» What is being asked: Each line of the data is to be output verbatim, with the images removed.

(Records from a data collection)
--------
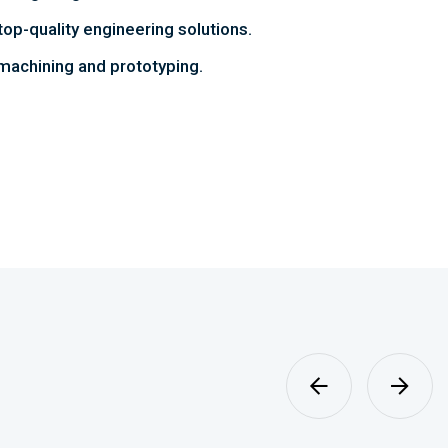
top-quality engineering solutions.
achining and prototyping.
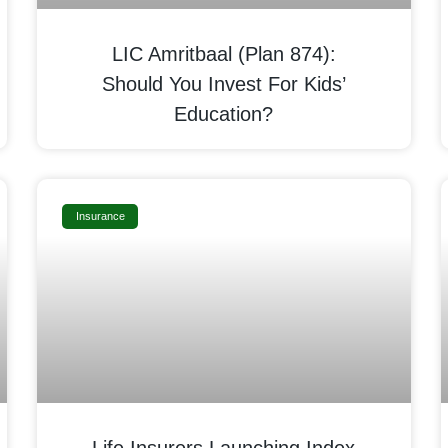
LIC Amritbaal (Plan 874):
Should You Invest For Kids’
Education?
Insurance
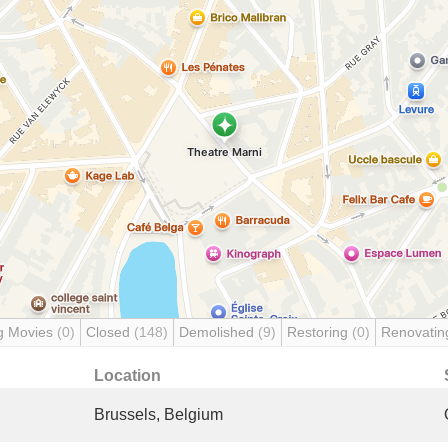
g Movies
(0)
Closed
(148)
Demolished
(9)
Restoring
(0)
Renovati
Location
Brussels, Belgium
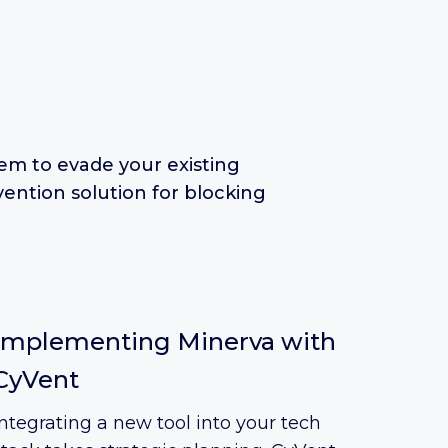
em to evade your existing
ention solution for blocking
Implementing Minerva with
CyVent
Integrating a new tool into your tech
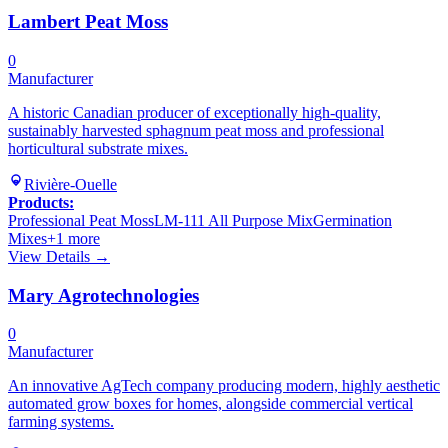
Lambert Peat Moss
0
Manufacturer
A historic Canadian producer of exceptionally high-quality,
sustainably harvested sphagnum peat moss and professional
horticultural substrate mixes.
Rivière-Ouelle
Products:
Professional Peat Moss
LM-111 All Purpose Mix
Germination
Mixes
+
1
more
View Details →
Mary Agrotechnologies
0
Manufacturer
An innovative AgTech company producing modern, highly aesthetic
automated grow boxes for homes, alongside commercial vertical
farming systems.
--------
» Output for this exercise:
top-quality engineering solutions.
achining and prototyping.
LIC Amritbaal (Plan 874):
Should You Invest For Kids’
Education?
Insurance
g Movies
(0)
Closed
(148)
Demolished
(9)
Restoring
(0)
Renovati
Location
Brussels, Belgium
em to evade your existing
ention solution for blocking
Implementing Minerva with
CyVent
Integrating a new tool into your tech
Lambert Peat Moss
0
Manufacturer
A historic Canadian producer of exceptionally high-quality,
sustainably harvested sphagnum peat moss and professional
horticultural substrate mixes.
Rivière-Ouelle
Products:
Professional Peat Moss
LM-111 All Purpose Mix
Germination
Mixes
+
1
more
View Details →
Mary Agrotechnologies
0
Manufacturer
An innovative AgTech company producing modern, highly aesthetic
automated grow boxes for homes, alongside commercial vertical
farming systems.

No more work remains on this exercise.